The Potato Fair is one of the highlights of my year: I look forward to it the way my kids look forward to Christmas ("Dear Santa, This year I would like some Charlottes, some Red Duke of York and some Pink Fir Apples. I promise I have been a very good boy.") There are more than 100 varieties of seed potato, and although 15p a tuber is more expensive than if you buy in bulk, the fact that you can buy individual tubers is brilliant for people like me who like to grow several different types of spud. I would like to say that you can get just about every variety one has ever heard of, but some of the popular-but-rare varieties sell out incredibly quickly. We got there about three quarters of an hour after it started, with our hearts set on buying some Roseval, only to find out that they had all been snapped up already.
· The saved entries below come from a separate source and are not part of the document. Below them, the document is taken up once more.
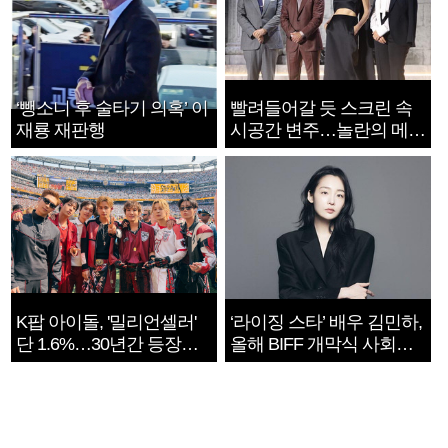
‘뺑소니 후 술타기 의혹’ 이
빨려들어갈 듯 스크린 속
재룡 재판행
시공간 변주…놀란의 메시
지는 ‘전쟁 속죄’
K팝 아이돌, '밀리언셀러'
‘라이징 스타’ 배우 김민하,
단 1.6%…30년간 등장
올해 BIFF 개막식 사회자
1182개팀 전수조사
확정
I think that next year I am going to have to camp out the night before, just to make sure I get the spuds I want. Not that I'm eccentric or anything.
To be honest, I wouldn't be the only eccentric person there. There are all sorts of wonderfully odd people at the fair, including one middle-aged lady who was scouring the fair for her favourite potato (Marfona, as it happens) with an air of absolute determination.
The other highlight (apart from the seed swap, which might have to be the subject of another blog) was meeting the wonderful Liane, who has done the illustrations for my book: they are, in my unbiased opinion, absolutely gorgeous. She has a plot in north London, but made the journey down to Peckham to check out the potato fair, which she had not been to before. I am glad to say that she was so enthralled by the occasion that she bought some potatoes which she simply did not need, but will somehow manage to find space for.
Choosing potatoes is always a skilful operation; getting the right balance of cooking style/flavour/harvesting time is an intellectual exercise of the utmost subtlety. I cannot say we necessarily got it right, but this is what we came away with: Anya (we are trying to kick our Charlotte habit, although they are so reliable and delicious I could quite easily grow them every year without ever getting bored), Kestrel, Red Duke of York, King Edward and Belle de Fontenay (which sounds like the beautiful heroine from some 19th century French novel, or possibly the title of a romantic opera). There was also one more, which my eight-year-old son Orlando chose: the Salad Blue. When I got home I looked it up, and discovered it's not actually a salad potato at all. If you try boiling it, it will disintegrate without so much as a by-your-leave. But it is blue. Apparently it makes an amusing mash.